(Beginning of EXTRACT PROVIDED)
Stephen Kim -- Evercore -- Analyst

Excellent. Second general set of questions related to, I guess, particularly Valencia. I'm curious about -- you have the ability with these unique assets given their size and scale to really get in front of some of the changes that we're seeing in terms of how people are choosing to live and we've actually seen over the last decade a pretty dramatic shift in the marketplace. And I'm curious as to whether or not you have been able to prepare and engineer your projects to future proof them in a way for some things, I think you've talked in the past like electrical vehicles or even autonomous vehicles and the implications that might have [Technical Issues] community. I was wondering if you could speak to that.

And also, single-family build-to-rent, multi-generational housing, all these kinds of things, I was wondering if you had any thoughts on how your communities might be able to optimize or be optimized for some of the changing preferences? Which one do you think are important and how you would be able to adjust your planning for those?

Emile Hadad -- Chairman, President and Chief Executive Officer

Sure. Well, if you look at what we have done at the Great Park, that is a good example of how we keep on working on products to meet existing market conditions and look forward. So we have several multi-generation products over here. We have a very wide ethnic buyer group at the Great Park and therefore we have homes that have an ability to deal with a lot of cultures, including master bedroom down, master bedroom, units within, two kitchens, some for heavy cooking. We are constantly listening to what the market is telling us about our buyers although we don't build the homes, but as you know, we design, actually the homes in the South in partnership with our builders. Everything we do here in our markets is functional [Phonetic] because this is a big market, that is [Technical Issues] of that culture and belief. And as we start building up in Valencia, we are doing the same thing. Our biggest focus right now is to make sure that we build a enough of a range of product offerings from a pricing point of view and lifestyle to appeal to a wider base than most developments can do.

As you know, we are at a point in the cycle right now where land prices have pushed up and is pushing a lot of the builders to start building bigger homes, more expensive to be able to justify the pricing of land and that's actually starting to foreclose out the opportunities for a wider base of buyers that doesn't -- don't have the ability to buy that type of a product.

The luxury we have because of the size of our communities and our ability to bring multiple products online at the same time, we can actually building from, as I said, 40% of the median home price in our market up to 1.7. If you come to the Great Park today, you'd be able to visit about 50 different models that go -- cover the whole range both in terms of lifestyle and in terms of size.

Look, we are also very carefully looking at efficiency of space. One of the things that has happened over the years is the fact that the size of the home started growing, because it was more the entertainment place. And now we're trying to harvest space to make it more efficient. If you see our homes, you will see that we eliminated a while ago the formal living room and replaced it with more -- in our outdoor [Phonetic] room, larger -- even laundry space. So we are constantly looking for efficiency of the space because our space is very expensive.
(End of EXTRACT PROVIDED)
(Beginning of RECORD EXCERPTS)
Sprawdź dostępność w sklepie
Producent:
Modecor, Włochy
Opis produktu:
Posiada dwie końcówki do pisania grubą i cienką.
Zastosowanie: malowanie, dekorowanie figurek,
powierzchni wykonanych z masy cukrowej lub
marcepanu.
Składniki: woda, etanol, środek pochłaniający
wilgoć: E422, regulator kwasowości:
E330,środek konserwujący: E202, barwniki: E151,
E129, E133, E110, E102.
(End of RECORD EXCERPTS)
▸ TASK A
Repeat the passage of the earnings call transcript starting with "As you know, we are" and going on through "terms of size.".
▸ TASK B
In the earnings call transcript, which changes in how people live does the analyst list when asking whether the projects can be prepared for them?
▸ TASK C
According to the earnings call transcript, about how many different models can a visitor see at the Great Park today?

▸ EXERCISE OUTPUT A
As you know, we are at a point in the cycle right now where land prices have pushed up and is pushing a lot of the builders to start building bigger homes, more expensive to be able to justify the pricing of land and that's actually starting to foreclose out the opportunities for a wider base of buyers that doesn't -- don't have the ability to buy that type of a product.

The luxury we have because of the size of our communities and our ability to bring multiple products online at the same time, we can actually building from, as I said, 40% of the median home price in our market up to 1.7. If you come to the Great Park today, you'd be able to visit about 50 different models that go -- cover the whole range both in terms of lifestyle and in terms of size.

▸ EXERCISE OUTPUT B
- Electrical vehicles
- Autonomous vehicles
- Single-family build-to-rent
- Multi-generational housing

▸ EXERCISE OUTPUT C
About 50 different models.